BioLink Life Sciences has carved itself a profitable niche in the contract research sector by focusing on drugs with problems, says Deanna Nelson, Ph.D., its president and founder.

The company moved into a spacious new 5,300 square foot office-laboratory space in west Cary in February. “And we’ve been settling in ever since,” Nelson tells Local Tech Wire. “Now we’re ready to grow.”

BioLink, founded in 2001, sells specialized biological reagents used in research. It is developing unique biosensors with the University of Wisconsin at Madison, and it provides a variety of consulting and research services to drug development firms large and small. By necessity, it has been profitable from the start.

“I pulled all my savings together and borrowed, finding whatever pennies I could, resolved to fulfill a dream,” says Nelson. “It wasn’t the best timing,” she says of launching the company in 2001. She says that while BioLink is considering seeking venture capital and has applied for Small Business Innovative Research Grants, “Our client base supplies us with a nice revenue stream we’re confident will continue.”

Nelson says BioLink has about a dozen solid clients producing profits but is poised to grow further since moving into a new laboratory space the company had designed to meet the rigorous standards of the pharmaceutical industry and built in Centre West Business Park, Cary. Like the company, the office/lab space is designed to meet the needs of a broad range of analytical, biochemical and medical research.

Labs to Accelerate Research

“We looked around the Triangle a year and a half without finding something that would really meet our needs but were not successful,” Nelson says. “So we constructed our own.”

Now, says Nelson, the company has the ability to provide full-service support for its pharmaceutical and biotech clients.

Nelson says work in the new labs will accelerate its development of proprietary biosensor and drug delivery methods. It expects those products to open doors for new strategic relationships and development partners, both standard routes to revenue streams that support companies in route to U.S. Federal Drug Administration approval of new therapeutics.

Nelson says one of the things the company has in the works is a technology for oral delivery of some drugs previously only available through injection.

One of the handful of biotech Holy Grails is oral and/or nasal spray delivery of large protein drugs otherwise only available via needle. Insulin, while not one BioLink is working on, is an example.

Nelson says the strategy of focusing on problem drugs helped BioLink find room to expand in a market crowded with what she calls “good one-stop shops” for biotech and pharmaceutical research, such as Quintilles.

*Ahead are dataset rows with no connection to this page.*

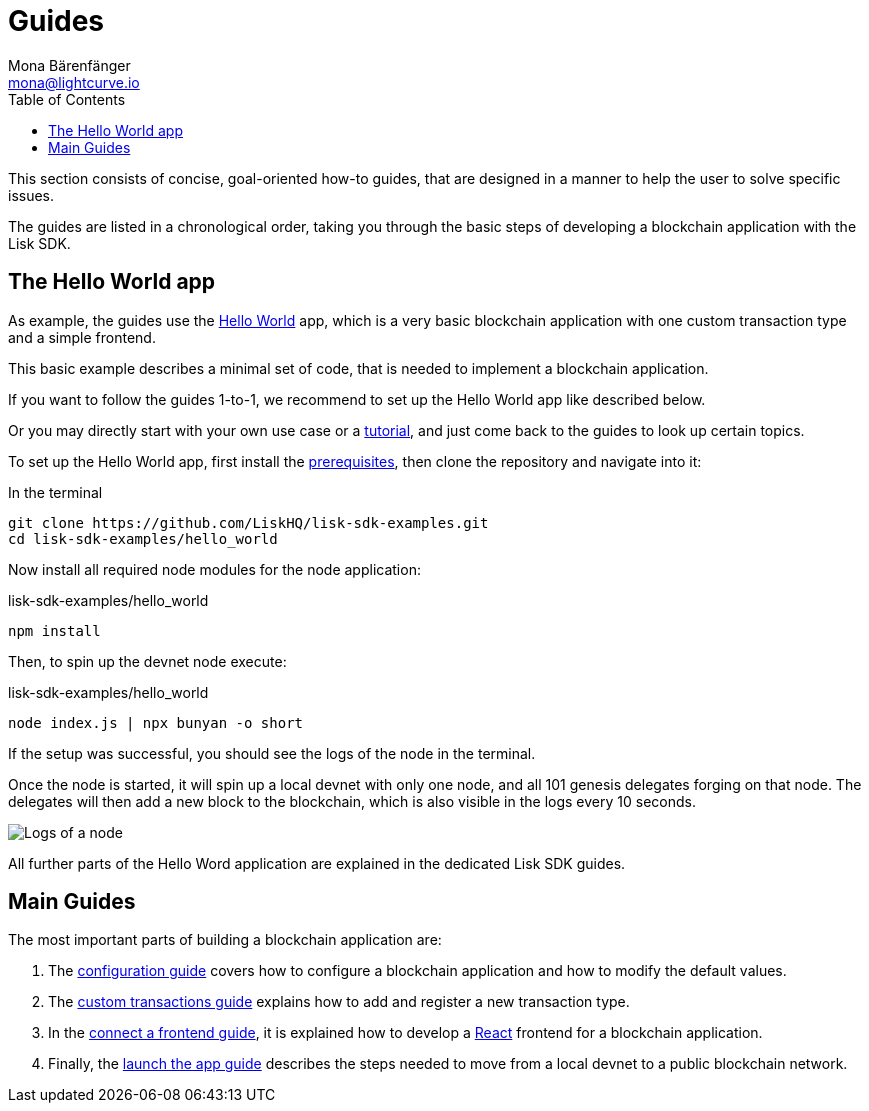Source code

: = Guides
Mona Bärenfänger <mona@lightcurve.io>
:description:
:toc:
:imagesdir: ../../assets/images
:url_github_hello: https://github.com/LiskHQ/lisk-sdk-examples/tree/development/hello_world
:url_react: https://reactjs.org/

:url_config: guides/configuration.adoc
:url_custom: guides/customize.adoc
:url_frontend: guides/frontend.adoc
:url_launch: guides/launch.adoc
:url_setup: setup.adoc
:url_tutorials: tutorials/index.adoc

This section consists of concise, goal-oriented how-to guides, that are designed in a manner to help the user to solve specific issues.

The guides are listed in a chronological order, taking you through the basic steps of developing a blockchain application with the Lisk SDK.

== The Hello World app

As example, the guides use the {url_github_hello}[Hello World] app, which is a very basic blockchain application with one custom transaction type and a simple frontend.

This basic example describes a minimal set of code, that is needed to implement a blockchain application.

If you want to follow the guides 1-to-1, we recommend to set up the Hello World app like described below.

Or you may directly start with your own use case or a xref:{url_tutorials}[tutorial], and just come back to the guides to look up certain topics.

To set up the Hello World app, first install the xref:{url_setup}[prerequisites], then clone the repository and navigate into it:

.In the terminal
[source,bash]
----
git clone https://github.com/LiskHQ/lisk-sdk-examples.git
cd lisk-sdk-examples/hello_world
----

Now install all required node modules for the node application:

.lisk-sdk-examples/hello_world
[source,bash]
----
npm install
----

Then, to spin up the devnet node execute:

.lisk-sdk-examples/hello_world
[source,bash]
----
node index.js | npx bunyan -o short
----

If the setup was successful, you should see the logs of the node in the terminal.

Once the node is started, it will spin up a local devnet with only one node, and all 101 genesis delegates forging on that node.
The delegates will then add a new block to the blockchain, which is also visible in the logs every 10 seconds.

image::run_a_blockchain_10_secs.gif[Logs of a node]

All further parts of the Hello Word application are explained in the dedicated Lisk SDK guides.

== Main Guides

The most important parts of building a blockchain application are:

. The xref:{url_config}[configuration guide] covers how to configure a blockchain application and how to modify the default values.
. The xref:{url_custom}[custom transactions guide] explains how to add and register a new transaction type.
. In the xref:{url_frontend}[connect a frontend guide], it is explained how to develop a {url_react}[React] frontend for a blockchain application.
. Finally, the xref:{url_launch}[launch the app guide] describes the steps needed to move from a local devnet to a public blockchain network.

Nelson says the company’s work on biosensors could help sniff out bioterrorist attacks. “The projected size of that market is in the billions. If we could get a portion of the homeland defense money, it should be a very nice revenue stream.”

Nelson founded the company after developing a Magellan Labs synthesis program into a profitable part of the company, and with Baxter Healthcare as part of an entrepreneurial group developing a blood substitute, which never got off the ground.